Iran has resumed rail services on key routes after repairing sections of track damaged during the war with Israel and the United States, state media said on Monday.
The Israel Defense Forces said the Israeli Air Force bombed key rail sections and bridges in Iran as part of efforts to prevent the Islamic Revolutionary Guard Corps from moving weapon systems. Ahead of the strikes, the Israel Defense Forces warned Iranians to stay away from trains.
Iranian authorities have in recent days begun reconstruction work on bridges, railway lines and other infrastructure hit during nearly 40 days of fighting.
A fragile ceasefire has been in place since Wednesday.
In Iran’s northwestern Azerbaijan region, the director general of the railways said trains had resumed from the city of Tabriz, bound for the capital Tehran and Mashhad in the northeast.

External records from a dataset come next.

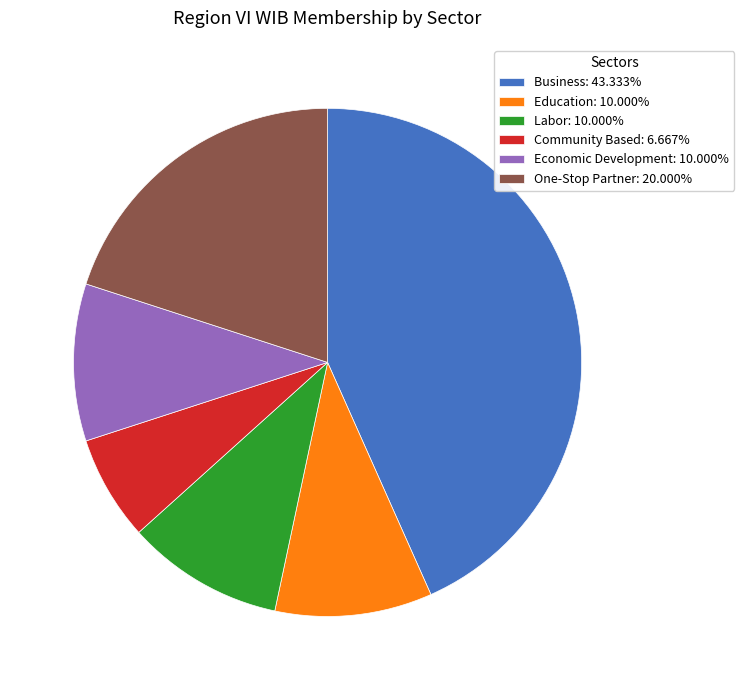

Is there any slice that represents more than half of the pie?

No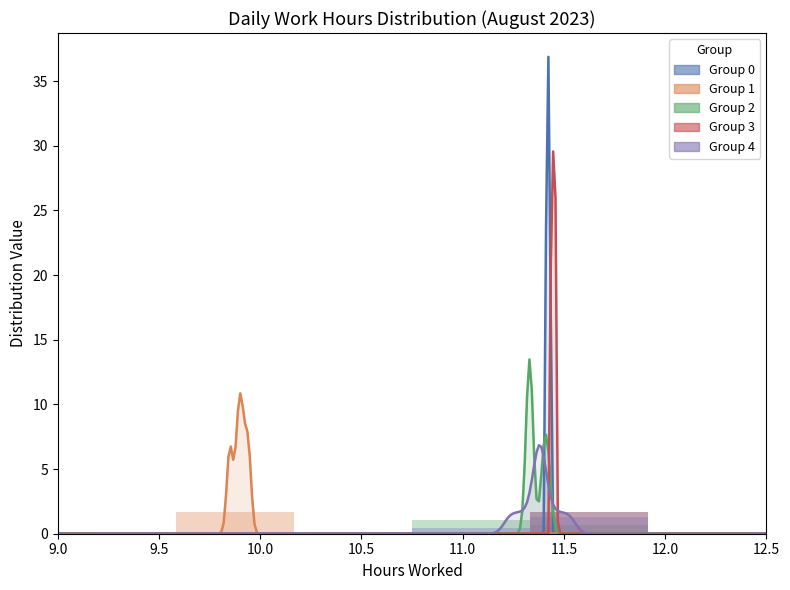

Reading right to left, what are all the values shown in this chart?

Group 0: 11.5=0.0	11.0=1.7	10.5=0.0	10.0=0.0	9.5=0.0	9.0=0.0
Group 1: 11.5=0.0	11.0=0.0	10.5=0.0	10.0=0.0	9.5=1.7	9.0=0.0
Group 2: 11.5=0.0	11.0=0.7	10.5=1.0	10.0=0.0	9.5=0.0	9.0=0.0
Group 3: 11.5=0.0	11.0=1.7	10.5=0.0	10.0=0.0	9.5=0.0	9.0=0.0
Group 4: 11.5=0.0	11.0=1.3	10.5=0.4	10.0=0.0	9.5=0.0	9.0=0.0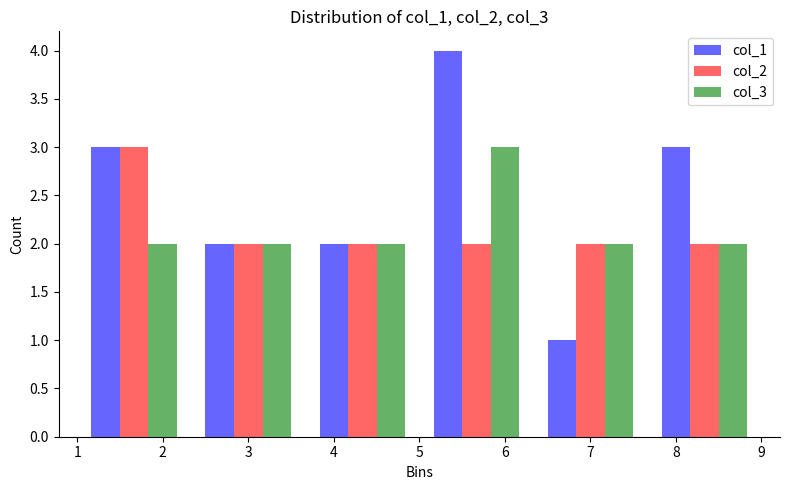

In the col_3 series, which range on the x-axis has the tallest bar?

5.0 to 6.3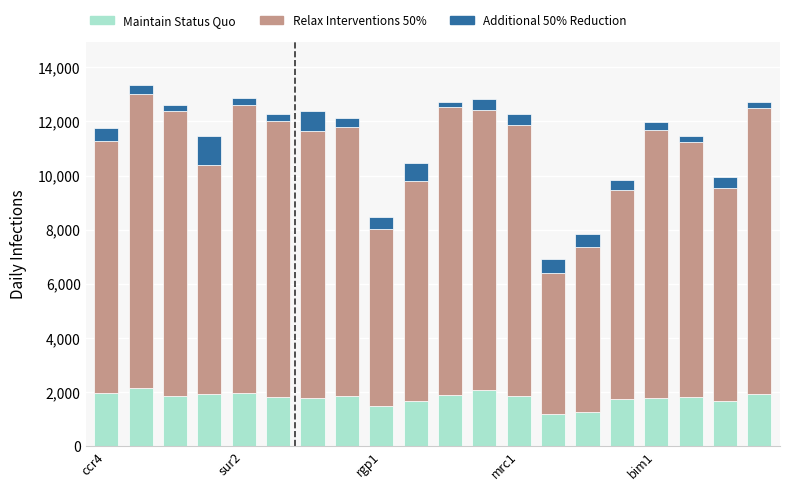

What is the lowest value of the Maintain Status Quo series?

1183.0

“These trains have resumed service after an interruption of four to five days,” said Alireza Soleimani, according to Iran’s official IRNA news agency. “The Tehran–Tabriz–Van train also left Tehran for Van, Turkey, last night, using rebuilt tracks.”
A railway bridge near the city of Qom, south of Tehran, also reopened on Saturday after reconstruction work which lasted “less than 40 hours,” said Khosrow Samari, deputy governor in Qom province, according to the Tasnim news agency.
On Friday, Tasnim published video showing a train crossing the Yahya Abad bridge in the city of Kashan, in Iran’s central Isfahan province.
“After rapid reconstruction, the first train passed over the Yahya Abad Bridge today,” the news agency said, claiming the bridge had been targeted in a US-Israeli attack last week, prior to the ceasefire.
In the capital Tehran, residents have reported that authorities have moved quickly to clear debris from sites hit.
Where buildings have been too heavily damaged, they have sometimes been covered or cordoned off, including with Iranian flags.

Government spokeswoman Fatemeh Mohajerani said on Sunday that reconstruction of damaged buildings would take between three months and two years.
She added that more than 125,000 buildings had been damaged since the war began, the majority of them residential but also schools, hospitals and other civilian facilities. The claim could not be independently verified.
The Israeli Air Force conducted hundreds of waves of strikes in Iran, dropping over 18,000 bombs on Iranian regime and military sites, including air defense systems, ballistic missile launchers, weapon production sites, nuclear facilities, and various command centers.

Some 650 ballistic missiles were launched from Iran at Israel during the forty days of conflict.
In all, at least 16 missiles carrying conventional warheads with hundreds of kilograms of explosives struck populated areas in Israel, causing extensive damage. There were also more than 50 incidents of missiles carrying cluster bomb warheads hitting populated areas, with hundreds of separate impact sites.
Iran also targeted the UAE, Kuwait, Bahrain, Saudi Arabia and Oman with missile and drone attacks.